## [Exercise brief]
From the records below, print exactly the lines starting at the one containing "right front paw: (179, 300)" and ending at the one containing "neck: (912, 1301)", ends included, and nothing else.

BEGIN

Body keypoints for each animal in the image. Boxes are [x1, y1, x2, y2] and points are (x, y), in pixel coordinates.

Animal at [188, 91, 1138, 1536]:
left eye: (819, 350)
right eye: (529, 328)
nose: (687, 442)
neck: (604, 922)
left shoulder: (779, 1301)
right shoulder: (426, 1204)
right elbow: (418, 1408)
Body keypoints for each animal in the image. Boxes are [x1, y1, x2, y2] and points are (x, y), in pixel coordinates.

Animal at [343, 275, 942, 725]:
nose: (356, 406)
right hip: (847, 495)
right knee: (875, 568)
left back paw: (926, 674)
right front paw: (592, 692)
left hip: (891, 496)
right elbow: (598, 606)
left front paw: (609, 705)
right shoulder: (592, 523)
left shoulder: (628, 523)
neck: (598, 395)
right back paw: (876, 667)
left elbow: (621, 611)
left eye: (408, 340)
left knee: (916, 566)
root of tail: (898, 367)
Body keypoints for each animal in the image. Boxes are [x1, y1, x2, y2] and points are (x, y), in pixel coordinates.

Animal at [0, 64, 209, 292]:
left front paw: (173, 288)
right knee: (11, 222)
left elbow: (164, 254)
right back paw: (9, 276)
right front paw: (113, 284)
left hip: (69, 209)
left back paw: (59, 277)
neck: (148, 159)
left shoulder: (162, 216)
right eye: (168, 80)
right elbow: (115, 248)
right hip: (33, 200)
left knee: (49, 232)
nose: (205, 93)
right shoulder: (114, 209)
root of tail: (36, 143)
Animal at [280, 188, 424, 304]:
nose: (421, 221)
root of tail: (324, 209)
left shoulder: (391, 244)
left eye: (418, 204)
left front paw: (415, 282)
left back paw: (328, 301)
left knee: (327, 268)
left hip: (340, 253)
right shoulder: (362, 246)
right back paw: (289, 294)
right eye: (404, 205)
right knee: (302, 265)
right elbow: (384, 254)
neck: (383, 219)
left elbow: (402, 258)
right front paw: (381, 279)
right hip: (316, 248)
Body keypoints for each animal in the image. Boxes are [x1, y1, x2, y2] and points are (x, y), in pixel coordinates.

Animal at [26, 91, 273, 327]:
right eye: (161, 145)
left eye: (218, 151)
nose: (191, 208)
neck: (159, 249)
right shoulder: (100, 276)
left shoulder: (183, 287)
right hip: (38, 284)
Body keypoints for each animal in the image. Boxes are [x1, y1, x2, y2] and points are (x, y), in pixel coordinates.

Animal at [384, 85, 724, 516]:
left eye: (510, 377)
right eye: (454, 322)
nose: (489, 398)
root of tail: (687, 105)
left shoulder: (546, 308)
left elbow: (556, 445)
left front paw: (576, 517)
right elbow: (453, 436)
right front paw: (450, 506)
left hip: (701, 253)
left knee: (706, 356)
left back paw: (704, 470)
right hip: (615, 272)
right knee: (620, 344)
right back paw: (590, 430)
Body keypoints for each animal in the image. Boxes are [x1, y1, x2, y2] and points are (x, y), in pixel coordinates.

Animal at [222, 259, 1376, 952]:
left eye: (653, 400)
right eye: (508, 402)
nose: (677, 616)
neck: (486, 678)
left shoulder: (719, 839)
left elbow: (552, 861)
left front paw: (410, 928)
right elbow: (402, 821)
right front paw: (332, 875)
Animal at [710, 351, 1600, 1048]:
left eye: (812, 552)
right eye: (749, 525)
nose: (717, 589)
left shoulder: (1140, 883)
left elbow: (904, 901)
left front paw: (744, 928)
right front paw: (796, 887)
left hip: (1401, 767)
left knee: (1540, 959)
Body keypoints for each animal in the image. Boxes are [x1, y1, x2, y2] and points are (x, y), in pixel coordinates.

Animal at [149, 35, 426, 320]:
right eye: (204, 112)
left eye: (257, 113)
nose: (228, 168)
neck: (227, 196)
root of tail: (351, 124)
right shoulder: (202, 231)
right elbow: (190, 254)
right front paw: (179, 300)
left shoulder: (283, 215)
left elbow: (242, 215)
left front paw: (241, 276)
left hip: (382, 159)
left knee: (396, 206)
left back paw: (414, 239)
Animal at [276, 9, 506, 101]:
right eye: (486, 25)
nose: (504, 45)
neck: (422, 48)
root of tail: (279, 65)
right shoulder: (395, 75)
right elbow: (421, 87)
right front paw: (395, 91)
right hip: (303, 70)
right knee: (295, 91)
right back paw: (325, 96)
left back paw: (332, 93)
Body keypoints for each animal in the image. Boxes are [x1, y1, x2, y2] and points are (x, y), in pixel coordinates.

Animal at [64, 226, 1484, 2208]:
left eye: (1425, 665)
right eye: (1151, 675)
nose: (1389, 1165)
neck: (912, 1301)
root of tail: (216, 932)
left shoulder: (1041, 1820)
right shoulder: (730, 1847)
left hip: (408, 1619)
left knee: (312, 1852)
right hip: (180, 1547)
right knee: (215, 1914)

END

## [Response for this exercise]
right front paw: (179, 300)
left shoulder: (283, 215)
left elbow: (242, 215)
left front paw: (241, 276)
left hip: (382, 159)
left knee: (396, 206)
left back paw: (414, 239)
Animal at [276, 9, 506, 101]:
right eye: (486, 25)
nose: (504, 45)
neck: (422, 48)
root of tail: (279, 65)
right shoulder: (395, 75)
right elbow: (421, 87)
right front paw: (395, 91)
right hip: (303, 70)
right knee: (295, 91)
right back paw: (325, 96)
left back paw: (332, 93)
Body keypoints for each animal in the image. Boxes are [x1, y1, x2, y2] and points are (x, y), in pixel coordinates.

Animal at [64, 226, 1484, 2208]:
left eye: (1425, 665)
right eye: (1151, 675)
nose: (1389, 1165)
neck: (912, 1301)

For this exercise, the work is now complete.